[Work required] Locate each line in the items below that contains the word "spread", matching case exactly, and copy those lines out in full.

[Data shown]
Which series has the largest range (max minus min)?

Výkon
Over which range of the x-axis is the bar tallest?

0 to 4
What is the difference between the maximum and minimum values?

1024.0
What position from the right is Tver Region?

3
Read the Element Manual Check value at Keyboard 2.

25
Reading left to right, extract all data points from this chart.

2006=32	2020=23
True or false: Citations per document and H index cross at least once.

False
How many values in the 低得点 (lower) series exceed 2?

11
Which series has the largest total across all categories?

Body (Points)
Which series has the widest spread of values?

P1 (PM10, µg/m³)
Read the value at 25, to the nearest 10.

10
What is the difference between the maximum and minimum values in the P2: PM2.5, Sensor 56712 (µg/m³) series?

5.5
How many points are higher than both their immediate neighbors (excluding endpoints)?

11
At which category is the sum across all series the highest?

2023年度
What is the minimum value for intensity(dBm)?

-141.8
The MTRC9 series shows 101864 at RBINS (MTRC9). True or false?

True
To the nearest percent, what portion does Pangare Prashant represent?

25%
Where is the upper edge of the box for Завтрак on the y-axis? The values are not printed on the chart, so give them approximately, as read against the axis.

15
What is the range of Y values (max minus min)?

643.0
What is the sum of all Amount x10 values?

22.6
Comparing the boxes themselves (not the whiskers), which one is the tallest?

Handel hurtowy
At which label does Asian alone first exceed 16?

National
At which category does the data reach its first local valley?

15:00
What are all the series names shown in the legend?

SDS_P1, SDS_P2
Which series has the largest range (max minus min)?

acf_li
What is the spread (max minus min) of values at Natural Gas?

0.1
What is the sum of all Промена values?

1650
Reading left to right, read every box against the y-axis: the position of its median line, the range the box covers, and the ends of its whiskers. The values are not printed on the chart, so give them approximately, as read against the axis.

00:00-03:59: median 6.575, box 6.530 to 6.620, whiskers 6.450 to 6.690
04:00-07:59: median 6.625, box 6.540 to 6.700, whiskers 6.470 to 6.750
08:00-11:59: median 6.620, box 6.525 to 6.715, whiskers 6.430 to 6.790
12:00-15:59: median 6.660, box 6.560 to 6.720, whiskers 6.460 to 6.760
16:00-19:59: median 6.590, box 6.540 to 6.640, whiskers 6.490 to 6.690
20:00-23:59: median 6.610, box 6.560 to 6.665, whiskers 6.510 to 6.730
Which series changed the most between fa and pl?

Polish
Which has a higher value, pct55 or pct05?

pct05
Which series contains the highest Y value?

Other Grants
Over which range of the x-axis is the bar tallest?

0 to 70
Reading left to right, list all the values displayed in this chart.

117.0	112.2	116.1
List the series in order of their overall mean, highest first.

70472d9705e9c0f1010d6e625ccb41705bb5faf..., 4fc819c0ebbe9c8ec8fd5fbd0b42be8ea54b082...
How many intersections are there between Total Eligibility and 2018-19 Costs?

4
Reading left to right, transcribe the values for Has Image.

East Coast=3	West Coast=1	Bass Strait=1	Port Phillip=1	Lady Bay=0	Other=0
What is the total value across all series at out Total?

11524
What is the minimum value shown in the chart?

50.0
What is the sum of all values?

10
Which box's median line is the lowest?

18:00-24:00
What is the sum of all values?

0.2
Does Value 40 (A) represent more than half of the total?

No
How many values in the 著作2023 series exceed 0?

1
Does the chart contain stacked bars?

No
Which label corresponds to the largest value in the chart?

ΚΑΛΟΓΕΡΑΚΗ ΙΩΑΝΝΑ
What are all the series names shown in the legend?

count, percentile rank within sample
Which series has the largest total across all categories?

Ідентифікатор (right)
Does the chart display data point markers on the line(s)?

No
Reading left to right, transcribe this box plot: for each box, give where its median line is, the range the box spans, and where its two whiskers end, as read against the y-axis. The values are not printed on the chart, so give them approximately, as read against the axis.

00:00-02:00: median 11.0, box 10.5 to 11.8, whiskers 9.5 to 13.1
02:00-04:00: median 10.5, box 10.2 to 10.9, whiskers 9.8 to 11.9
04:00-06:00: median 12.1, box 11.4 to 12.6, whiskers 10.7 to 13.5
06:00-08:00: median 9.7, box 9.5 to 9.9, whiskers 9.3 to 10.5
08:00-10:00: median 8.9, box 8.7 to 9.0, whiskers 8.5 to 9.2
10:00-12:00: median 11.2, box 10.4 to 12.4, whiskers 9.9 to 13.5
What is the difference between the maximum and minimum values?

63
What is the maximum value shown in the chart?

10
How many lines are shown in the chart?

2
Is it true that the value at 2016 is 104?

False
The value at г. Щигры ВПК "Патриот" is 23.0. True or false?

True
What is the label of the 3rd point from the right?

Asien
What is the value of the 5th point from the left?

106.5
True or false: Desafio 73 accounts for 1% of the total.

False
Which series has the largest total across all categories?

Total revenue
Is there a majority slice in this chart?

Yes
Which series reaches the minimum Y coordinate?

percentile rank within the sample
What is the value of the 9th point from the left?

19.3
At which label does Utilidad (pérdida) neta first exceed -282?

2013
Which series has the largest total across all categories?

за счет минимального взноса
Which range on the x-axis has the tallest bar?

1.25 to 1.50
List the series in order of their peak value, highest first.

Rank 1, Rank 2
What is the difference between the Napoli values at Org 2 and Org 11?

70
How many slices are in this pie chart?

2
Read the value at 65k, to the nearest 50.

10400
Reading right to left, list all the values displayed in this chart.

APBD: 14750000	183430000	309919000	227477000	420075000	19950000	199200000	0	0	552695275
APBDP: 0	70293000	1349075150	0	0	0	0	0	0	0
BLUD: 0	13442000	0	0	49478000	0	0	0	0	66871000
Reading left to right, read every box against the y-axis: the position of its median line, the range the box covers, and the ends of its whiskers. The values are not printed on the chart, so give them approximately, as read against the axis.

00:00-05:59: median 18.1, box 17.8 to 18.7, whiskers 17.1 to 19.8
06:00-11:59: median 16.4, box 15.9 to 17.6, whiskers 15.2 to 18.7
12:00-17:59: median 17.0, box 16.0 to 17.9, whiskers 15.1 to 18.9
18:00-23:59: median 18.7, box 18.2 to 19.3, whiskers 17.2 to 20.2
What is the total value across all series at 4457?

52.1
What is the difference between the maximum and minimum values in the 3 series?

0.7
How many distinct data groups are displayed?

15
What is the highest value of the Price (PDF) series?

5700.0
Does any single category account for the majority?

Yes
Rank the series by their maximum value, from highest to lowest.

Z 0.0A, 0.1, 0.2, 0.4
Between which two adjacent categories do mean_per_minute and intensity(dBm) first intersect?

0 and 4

[Exercise solution]
Which series has the widest spread of values?
What is the spread (max minus min) of values at Natural Gas?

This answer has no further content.